The goal at discharge from specialized care should be stable pain severity and optimized function relative to an individual’s ongoing pain severity. Complete alleviation of pain is not usually a realistic outcome. A stable plateau may be considered to have been reached when the care providers and the patient feel maximal gains have been reached, given the available time and resources, in managing pain and its impact on everyday functioning. Periodic reassessments by specialized care providers may be appropriate after discharge to ensure the stability of pain management.

The goal of self-management education is to equip the patient to manage pain as independently as possible.

The SCI rehabilitation team should engage in continuous quality improvement, including evaluation and feedback efforts regarding their pain management practices based on patient outcomes. The plan, which is part of the ongoing care for neuropathic pain management, must be available to the patient before discharge from rehabilitation, and the patient must be educated about its elements. The plan must also be provided to any post-discharge care providers at discharge and especially to the provider assuming primary management of the patient. Useful items to include in the discharge plan, depending on the complexity of the case and the team members involved in care, are current medication, a medication titration plan, a plan for future pain management, nonpharmacologic treatment modalities, scheduled ongoing rehabilitation visits, and suggestions for the timing of follow-up and re-referral to rehabilitation. As much as possible, a discharge plan should also remove barriers to accessing services and identify appropriate community resources for each patient. It is often possible to identify suitable resources by working with partner organizations and allied services.

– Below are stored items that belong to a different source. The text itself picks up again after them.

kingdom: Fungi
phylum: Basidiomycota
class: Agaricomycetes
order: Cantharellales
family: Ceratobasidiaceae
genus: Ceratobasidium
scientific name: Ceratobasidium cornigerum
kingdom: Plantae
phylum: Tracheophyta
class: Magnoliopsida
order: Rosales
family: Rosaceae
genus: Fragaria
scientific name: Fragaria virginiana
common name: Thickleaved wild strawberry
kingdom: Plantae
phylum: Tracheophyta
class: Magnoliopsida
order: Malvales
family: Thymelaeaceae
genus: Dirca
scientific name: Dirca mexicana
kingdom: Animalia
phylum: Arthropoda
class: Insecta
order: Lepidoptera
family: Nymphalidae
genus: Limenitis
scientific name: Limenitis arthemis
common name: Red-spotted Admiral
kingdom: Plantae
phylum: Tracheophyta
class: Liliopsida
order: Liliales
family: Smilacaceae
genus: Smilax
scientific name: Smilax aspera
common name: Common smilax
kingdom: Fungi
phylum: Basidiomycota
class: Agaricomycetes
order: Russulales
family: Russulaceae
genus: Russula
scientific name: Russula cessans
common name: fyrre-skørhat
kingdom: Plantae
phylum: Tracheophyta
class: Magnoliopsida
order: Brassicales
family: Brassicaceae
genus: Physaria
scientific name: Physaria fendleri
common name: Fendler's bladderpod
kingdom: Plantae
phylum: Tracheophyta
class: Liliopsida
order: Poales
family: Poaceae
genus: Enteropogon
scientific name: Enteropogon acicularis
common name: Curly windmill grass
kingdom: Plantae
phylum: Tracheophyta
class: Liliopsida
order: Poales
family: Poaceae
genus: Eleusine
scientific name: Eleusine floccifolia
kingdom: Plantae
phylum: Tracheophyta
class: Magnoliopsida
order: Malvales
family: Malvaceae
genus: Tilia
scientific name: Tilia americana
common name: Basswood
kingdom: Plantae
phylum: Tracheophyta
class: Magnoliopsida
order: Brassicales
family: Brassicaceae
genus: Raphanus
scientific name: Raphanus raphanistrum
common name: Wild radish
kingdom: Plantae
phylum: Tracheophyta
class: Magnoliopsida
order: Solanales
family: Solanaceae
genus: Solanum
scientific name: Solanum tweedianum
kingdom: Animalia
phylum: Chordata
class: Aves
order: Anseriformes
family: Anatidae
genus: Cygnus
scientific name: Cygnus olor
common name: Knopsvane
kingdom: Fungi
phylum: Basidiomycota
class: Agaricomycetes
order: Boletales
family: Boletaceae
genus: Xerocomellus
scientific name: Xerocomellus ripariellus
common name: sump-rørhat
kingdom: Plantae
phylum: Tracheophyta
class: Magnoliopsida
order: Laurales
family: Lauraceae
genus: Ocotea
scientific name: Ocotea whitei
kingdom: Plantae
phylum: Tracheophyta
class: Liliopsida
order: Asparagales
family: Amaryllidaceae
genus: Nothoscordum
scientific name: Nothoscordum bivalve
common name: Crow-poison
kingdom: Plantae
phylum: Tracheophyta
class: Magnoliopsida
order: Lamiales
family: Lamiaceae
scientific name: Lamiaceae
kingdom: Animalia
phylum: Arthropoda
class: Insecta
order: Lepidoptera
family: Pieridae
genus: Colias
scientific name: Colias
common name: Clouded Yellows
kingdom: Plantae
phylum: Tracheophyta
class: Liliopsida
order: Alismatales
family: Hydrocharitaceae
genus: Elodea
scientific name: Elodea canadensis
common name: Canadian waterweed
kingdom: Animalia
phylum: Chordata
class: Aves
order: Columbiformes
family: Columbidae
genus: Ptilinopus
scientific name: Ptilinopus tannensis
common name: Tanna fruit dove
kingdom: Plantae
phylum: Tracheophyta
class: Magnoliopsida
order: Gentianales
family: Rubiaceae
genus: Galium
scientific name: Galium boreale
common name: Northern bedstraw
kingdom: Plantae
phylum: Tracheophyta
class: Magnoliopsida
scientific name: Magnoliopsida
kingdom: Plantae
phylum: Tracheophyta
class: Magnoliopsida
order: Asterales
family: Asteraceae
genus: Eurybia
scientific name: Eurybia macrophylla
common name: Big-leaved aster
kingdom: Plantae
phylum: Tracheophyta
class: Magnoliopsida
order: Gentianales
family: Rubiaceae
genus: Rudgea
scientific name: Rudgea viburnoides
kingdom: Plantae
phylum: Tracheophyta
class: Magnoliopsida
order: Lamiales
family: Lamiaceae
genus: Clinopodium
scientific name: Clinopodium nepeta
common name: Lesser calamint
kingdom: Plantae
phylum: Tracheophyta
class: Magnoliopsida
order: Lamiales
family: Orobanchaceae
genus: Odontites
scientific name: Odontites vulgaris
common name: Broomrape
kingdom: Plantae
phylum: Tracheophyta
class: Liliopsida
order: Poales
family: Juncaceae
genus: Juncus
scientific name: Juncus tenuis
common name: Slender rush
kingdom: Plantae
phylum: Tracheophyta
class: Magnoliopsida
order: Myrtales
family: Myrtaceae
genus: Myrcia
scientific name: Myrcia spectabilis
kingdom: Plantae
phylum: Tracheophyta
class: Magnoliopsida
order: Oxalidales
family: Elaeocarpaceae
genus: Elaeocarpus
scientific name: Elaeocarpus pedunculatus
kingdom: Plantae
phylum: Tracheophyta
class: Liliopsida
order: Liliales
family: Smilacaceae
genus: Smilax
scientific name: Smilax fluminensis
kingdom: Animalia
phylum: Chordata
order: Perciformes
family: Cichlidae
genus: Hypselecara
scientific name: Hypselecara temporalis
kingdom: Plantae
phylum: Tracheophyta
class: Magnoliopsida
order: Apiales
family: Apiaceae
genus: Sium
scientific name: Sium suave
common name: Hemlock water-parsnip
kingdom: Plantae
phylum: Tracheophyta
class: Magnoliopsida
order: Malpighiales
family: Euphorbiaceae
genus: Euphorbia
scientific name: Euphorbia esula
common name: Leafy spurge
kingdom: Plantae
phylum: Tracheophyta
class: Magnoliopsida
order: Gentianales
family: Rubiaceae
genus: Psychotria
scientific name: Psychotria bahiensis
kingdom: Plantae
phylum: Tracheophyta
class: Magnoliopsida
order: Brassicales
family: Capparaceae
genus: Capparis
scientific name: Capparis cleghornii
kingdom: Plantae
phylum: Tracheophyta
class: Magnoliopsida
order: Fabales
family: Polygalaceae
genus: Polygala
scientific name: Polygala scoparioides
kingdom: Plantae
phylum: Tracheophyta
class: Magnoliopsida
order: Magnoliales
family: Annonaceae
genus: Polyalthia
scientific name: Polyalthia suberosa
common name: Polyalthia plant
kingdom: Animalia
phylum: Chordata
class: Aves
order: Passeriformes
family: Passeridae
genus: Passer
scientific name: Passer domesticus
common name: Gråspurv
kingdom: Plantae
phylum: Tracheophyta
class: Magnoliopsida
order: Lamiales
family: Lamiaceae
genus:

It is essential to integrate the principles of self-management into the discharge plan and patient education, to support the maintenance of a patient’s function and stability of pain management after discharge. Self-management interventions commonly involve psychoeducation to develop or improve self-efficacy skills in goal setting, problem-solving, management of psychological consequences, medication management, symptom management, social support, and communication.

Techniques should be:

  1. demonstrable or actionable by the individual,
  2. matched to the individual’s abilities,
  3. linked to further community support.
The goal of self-management education is to equip the patient to manage pain as independently as possible. (Adapted from SYS CARE 2016, p.S27; Level C)

Clinical considerations:

Evaluation of practice supports accountability and improvement. The subjective nature of pain and the challenging nature of successful pain management make continuous quality improvement critical to ensuring that the individual’s needs continue to be met and that resources are used appropriately. Essential elements of a quality improvement program are process and outcome indicators to demonstrate the status of practice change. Process indicators, such as monitoring measure implementation, should include intent and by target. Outcome indicators, such as a reduction in the intensity of an individual’s pain over time, should be measured using the International Spinal Cord Injury Pain Basic Data Set element on pain intensity to accurately assess change produced by practice activities.